▶ [Work request]:
Where does the word "left" appear in the entries below? Copy each line that holds it.

▶ [Record set]:
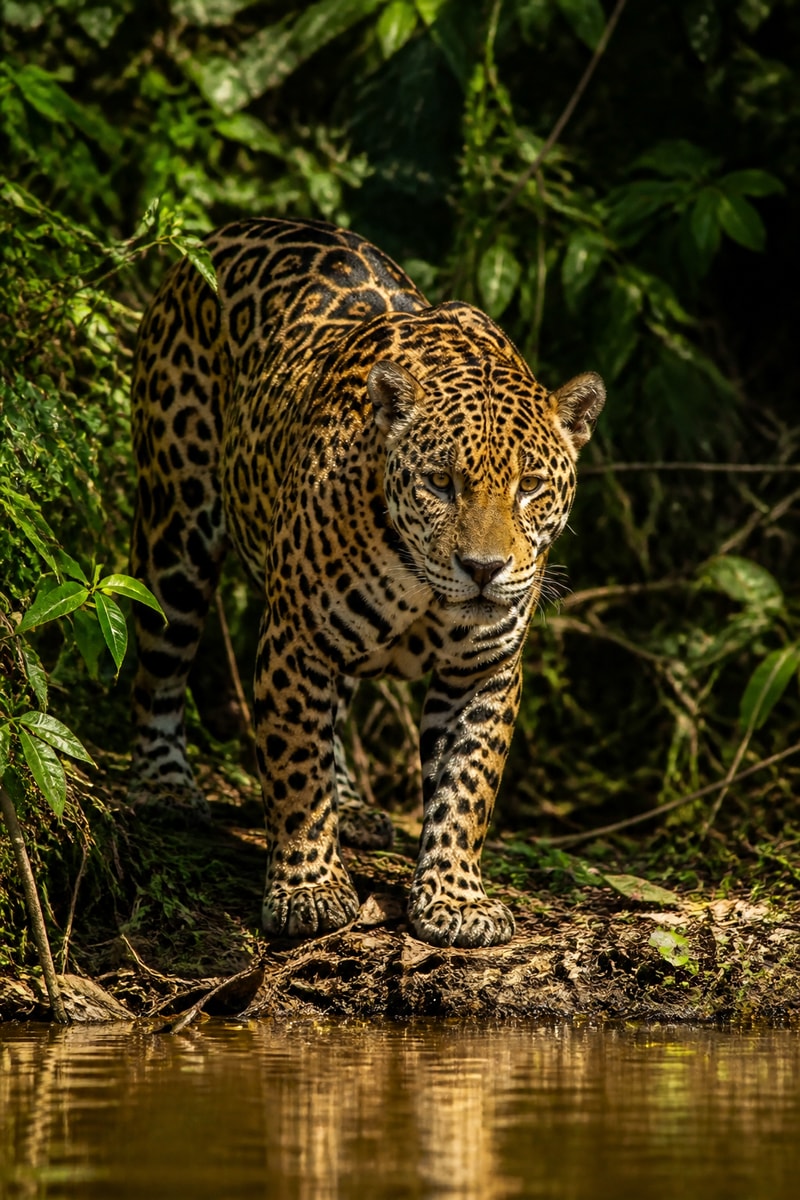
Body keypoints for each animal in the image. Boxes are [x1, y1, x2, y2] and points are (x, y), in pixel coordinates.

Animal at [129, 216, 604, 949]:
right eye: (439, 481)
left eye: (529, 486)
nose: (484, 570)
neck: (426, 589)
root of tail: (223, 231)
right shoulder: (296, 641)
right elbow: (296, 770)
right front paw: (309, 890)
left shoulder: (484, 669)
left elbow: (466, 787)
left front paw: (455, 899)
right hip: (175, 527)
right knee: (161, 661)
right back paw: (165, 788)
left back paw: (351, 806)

==

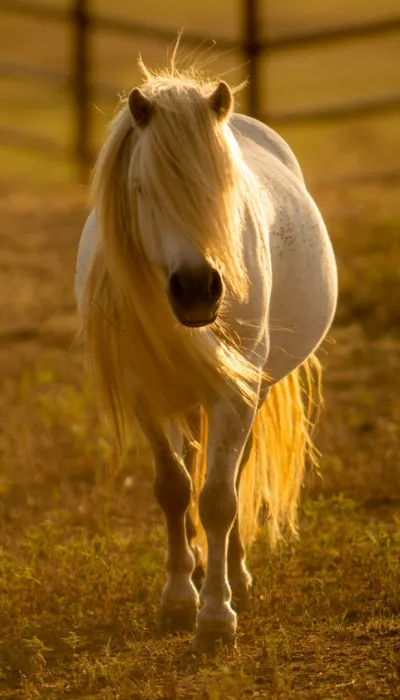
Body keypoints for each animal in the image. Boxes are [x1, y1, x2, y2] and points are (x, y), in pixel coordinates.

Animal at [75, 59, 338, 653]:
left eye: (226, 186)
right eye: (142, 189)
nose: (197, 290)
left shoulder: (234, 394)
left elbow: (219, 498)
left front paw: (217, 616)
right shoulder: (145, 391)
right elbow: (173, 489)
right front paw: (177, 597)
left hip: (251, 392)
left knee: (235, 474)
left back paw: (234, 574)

...

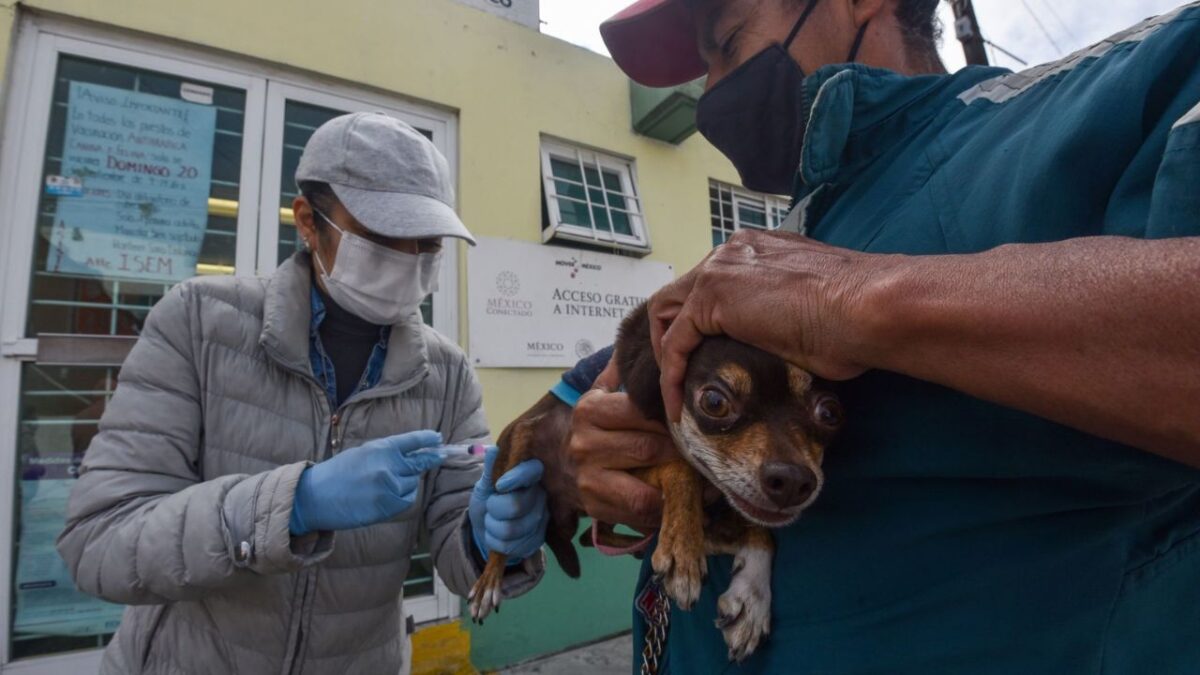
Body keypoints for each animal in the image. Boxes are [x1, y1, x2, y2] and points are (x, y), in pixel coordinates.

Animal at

▶ [Solution below]:
left eye: (529, 486)
left shoulder: (484, 669)
left elbow: (466, 787)
left front paw: (455, 899)
left back paw: (351, 806)
left eye: (226, 186)
left shoulder: (234, 394)
left elbow: (219, 498)
left front paw: (217, 616)
left hip: (251, 392)
left knee: (235, 474)
left back paw: (234, 574)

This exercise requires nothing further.